PM Modi was seen comforting and hugging rocket man K Sivan after the Chandrayaan-2’s Vikram lander lost contact with ISRO.
As the powered descent of the lander began at around 1.38 am, scientists at ISRO Telemetry Tracking and Command Network (ISTRAC) here were glued to their terminals, anticipating the soft landing. They clapped and cheered as the moon lander completed the rough braking phase before the fine braking phase started. The scientists went into a huddle. ISRO Chairman K Sivan was seen engaged in intense discussions with some scientists.
Soon after, he announced that the Vikram lander descent was as planned and normal performance was observed up to altitude of 2.1 km. It was then that communications from lander to ground station were lost.
Minutes later, Prime Minister Narendra Modi asked ISRO scientists to “be courageous” and hope for the best. Modi, who witnessed the proceedings at ISRO, told the scientific community that the country was proud of them and asked them to be courageous.
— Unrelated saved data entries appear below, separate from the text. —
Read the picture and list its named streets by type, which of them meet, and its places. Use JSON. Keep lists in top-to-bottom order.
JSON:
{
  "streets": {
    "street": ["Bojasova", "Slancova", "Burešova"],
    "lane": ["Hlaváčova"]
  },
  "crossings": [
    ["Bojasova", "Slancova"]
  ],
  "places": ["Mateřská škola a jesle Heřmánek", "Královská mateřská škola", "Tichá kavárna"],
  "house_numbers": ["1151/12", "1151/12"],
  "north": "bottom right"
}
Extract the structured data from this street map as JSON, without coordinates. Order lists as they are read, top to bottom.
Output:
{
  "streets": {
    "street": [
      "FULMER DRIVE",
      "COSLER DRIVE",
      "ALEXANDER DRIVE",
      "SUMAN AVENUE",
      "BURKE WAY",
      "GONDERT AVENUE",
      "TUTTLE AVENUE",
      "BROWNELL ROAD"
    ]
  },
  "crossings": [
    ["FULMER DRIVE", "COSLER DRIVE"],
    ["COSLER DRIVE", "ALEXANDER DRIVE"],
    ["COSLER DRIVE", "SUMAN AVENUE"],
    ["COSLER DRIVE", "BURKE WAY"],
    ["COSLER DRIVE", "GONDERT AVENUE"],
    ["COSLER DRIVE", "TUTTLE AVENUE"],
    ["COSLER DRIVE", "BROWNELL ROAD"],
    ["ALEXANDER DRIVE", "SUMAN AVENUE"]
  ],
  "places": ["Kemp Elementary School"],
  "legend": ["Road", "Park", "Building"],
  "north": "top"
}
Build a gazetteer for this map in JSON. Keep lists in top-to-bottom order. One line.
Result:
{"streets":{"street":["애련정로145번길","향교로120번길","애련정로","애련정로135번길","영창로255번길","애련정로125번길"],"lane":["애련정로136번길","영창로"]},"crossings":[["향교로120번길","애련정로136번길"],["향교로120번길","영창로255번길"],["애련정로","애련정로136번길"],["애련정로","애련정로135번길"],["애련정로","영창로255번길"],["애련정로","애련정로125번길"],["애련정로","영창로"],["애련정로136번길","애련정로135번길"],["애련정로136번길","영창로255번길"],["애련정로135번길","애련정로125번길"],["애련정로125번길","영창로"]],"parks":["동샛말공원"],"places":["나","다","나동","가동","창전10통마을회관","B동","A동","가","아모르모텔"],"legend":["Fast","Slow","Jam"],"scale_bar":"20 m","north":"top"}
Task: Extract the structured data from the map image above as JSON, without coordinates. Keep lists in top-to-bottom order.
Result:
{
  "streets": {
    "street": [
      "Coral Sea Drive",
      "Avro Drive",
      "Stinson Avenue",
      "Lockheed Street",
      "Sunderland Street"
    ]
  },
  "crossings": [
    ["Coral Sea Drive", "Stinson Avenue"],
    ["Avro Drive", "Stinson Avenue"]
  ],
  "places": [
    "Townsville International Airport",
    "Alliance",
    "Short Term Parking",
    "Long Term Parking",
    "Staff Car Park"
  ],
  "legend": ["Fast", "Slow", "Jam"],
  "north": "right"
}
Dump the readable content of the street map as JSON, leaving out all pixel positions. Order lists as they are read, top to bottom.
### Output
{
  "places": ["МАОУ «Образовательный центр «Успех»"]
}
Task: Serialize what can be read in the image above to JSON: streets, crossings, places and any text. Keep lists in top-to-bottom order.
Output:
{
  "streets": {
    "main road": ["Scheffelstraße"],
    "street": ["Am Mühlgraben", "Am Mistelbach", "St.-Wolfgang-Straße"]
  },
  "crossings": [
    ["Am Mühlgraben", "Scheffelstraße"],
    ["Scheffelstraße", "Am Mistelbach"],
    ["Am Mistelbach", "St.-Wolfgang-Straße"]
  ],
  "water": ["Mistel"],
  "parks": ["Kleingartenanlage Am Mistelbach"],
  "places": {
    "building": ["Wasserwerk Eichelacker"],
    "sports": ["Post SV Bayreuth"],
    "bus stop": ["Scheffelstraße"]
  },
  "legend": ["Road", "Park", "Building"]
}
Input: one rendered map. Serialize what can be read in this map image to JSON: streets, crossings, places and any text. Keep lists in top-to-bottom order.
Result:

“Be courageous…Hope for the best,” Modi told the scientists.
Later in a tweet, Modi said, “India is proud of our scientists! They’ve given their best and have always made India proud. These are moments to be courageous, and courageous we will be! Chairman @isro gave updates on Chandrayaan-2. We remain hopeful and will continue working hard on our space programme.”
As per a timeline released earlier by ISRO, the lander Vikram was to land at 1:53 am and the rover Pragyan was scheduled to roll down a ramp at 5:19 am. In an extraordinary moment, the rover was to click a photograph of the lander at 5:45 am.
Chandrayaan 2 had taken off from India’s spaceport at Sriharikota in Andhra Pradesh on July 22. The spacecraft used in the mission comprised of an orbiter, a lander called Vikram and a rover called Pragyan almost entirely designed and made in India.
The orbiter has a mission life of a year and will take images of the lunar surface.
Chandrayaan 1 orbited the moon in 2008 and helped confirm the presence of water. ISRO chairman K Sivan has said that landing on the lunar surface involves a lot of technical complexities — an event he described as “15 terrifying minutes.”